# START OF Task inputs

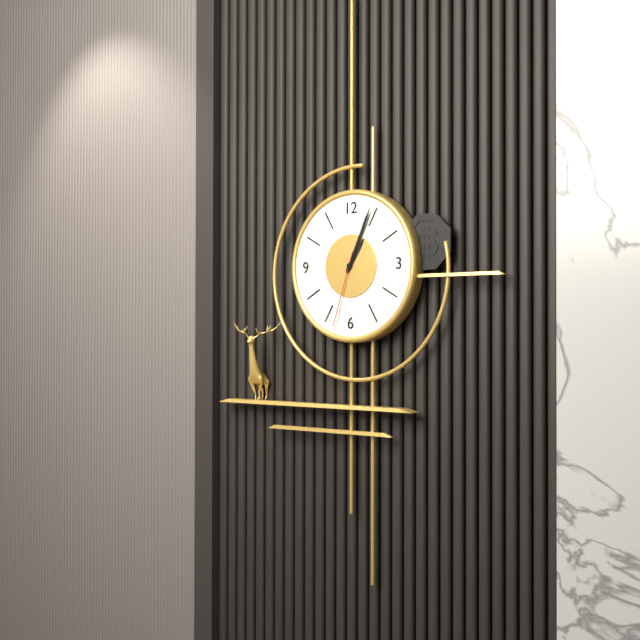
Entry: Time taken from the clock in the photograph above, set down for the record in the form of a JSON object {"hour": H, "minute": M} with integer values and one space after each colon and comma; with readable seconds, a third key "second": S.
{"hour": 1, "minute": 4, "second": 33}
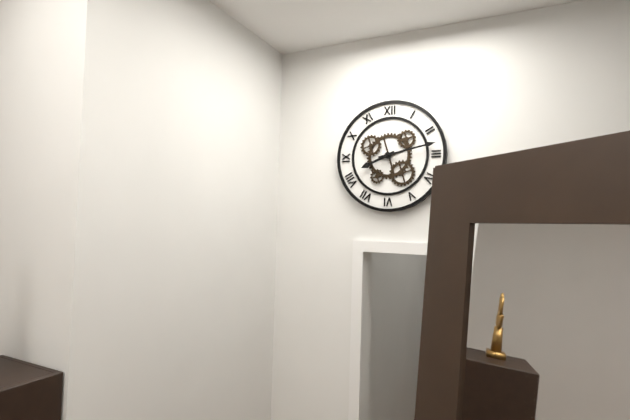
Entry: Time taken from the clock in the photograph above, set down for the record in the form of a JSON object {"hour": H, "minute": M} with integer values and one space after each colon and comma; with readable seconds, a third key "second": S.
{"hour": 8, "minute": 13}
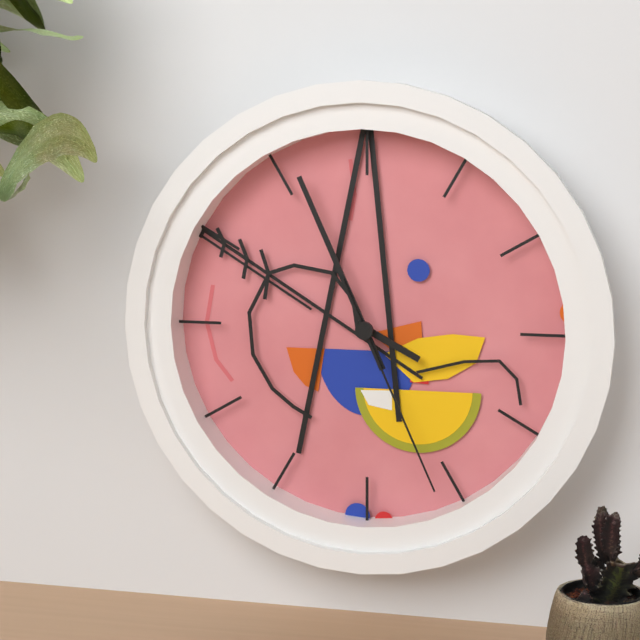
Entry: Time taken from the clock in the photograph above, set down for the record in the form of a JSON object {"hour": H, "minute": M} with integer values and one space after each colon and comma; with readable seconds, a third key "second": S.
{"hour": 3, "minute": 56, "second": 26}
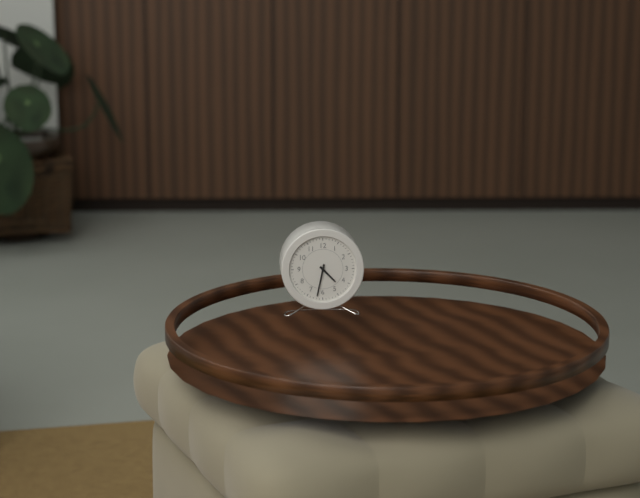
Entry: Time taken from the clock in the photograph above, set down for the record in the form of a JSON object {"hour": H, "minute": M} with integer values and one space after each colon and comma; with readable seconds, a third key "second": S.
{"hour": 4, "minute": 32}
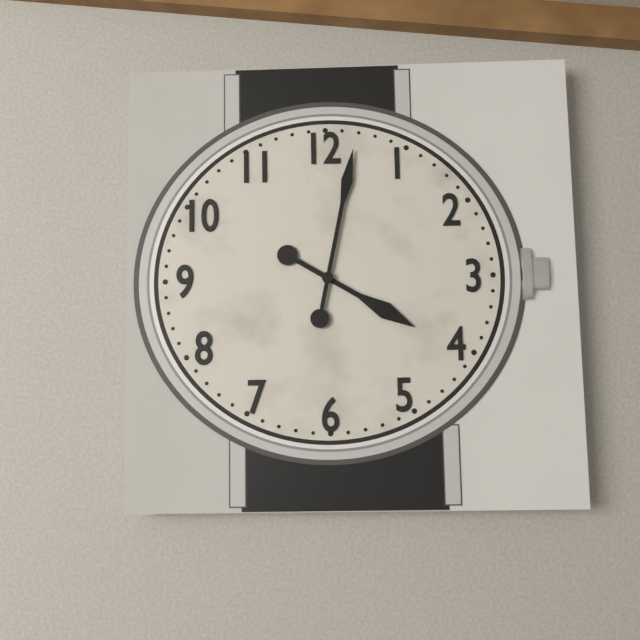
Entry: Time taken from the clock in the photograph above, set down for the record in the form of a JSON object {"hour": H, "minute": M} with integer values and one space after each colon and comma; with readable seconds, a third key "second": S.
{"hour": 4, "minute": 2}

# END OF Task inputs

To be done →
Render the records above as a Markdown table with the columns Row and Line, one numbered row per line and no rows for blank lines. Leave the pictures out of the table.

Result of this task →
| Row | Line |
|---|---|
| 1 | Entry: Time taken from the clock in the photograph above, set down for the record in the form of a JSON object {"hour": H, "minute": M} with integer values and one space after each colon and comma; with readable seconds, a third key "second": S. |
| 2 | {"hour": 1, "minute": 4, "second": 33} |
| 3 | Entry: Time taken from the clock in the photograph above, set down for the record in the form of a JSON object {"hour": H, "minute": M} with integer values and one space after each colon and comma; with readable seconds, a third key "second": S. |
| 4 | {"hour": 8, "minute": 13} |
| 5 | Entry: Time taken from the clock in the photograph above, set down for the record in the form of a JSON object {"hour": H, "minute": M} with integer values and one space after each colon and comma; with readable seconds, a third key "second": S. |
| 6 | {"hour": 3, "minute": 56, "second": 26} |
| 7 | Entry: Time taken from the clock in the photograph above, set down for the record in the form of a JSON object {"hour": H, "minute": M} with integer values and one space after each colon and comma; with readable seconds, a third key "second": S. |
| 8 | {"hour": 4, "minute": 32} |
| 9 | Entry: Time taken from the clock in the photograph above, set down for the record in the form of a JSON object {"hour": H, "minute": M} with integer values and one space after each colon and comma; with readable seconds, a third key "second": S. |
| 10 | {"hour": 4, "minute": 2} |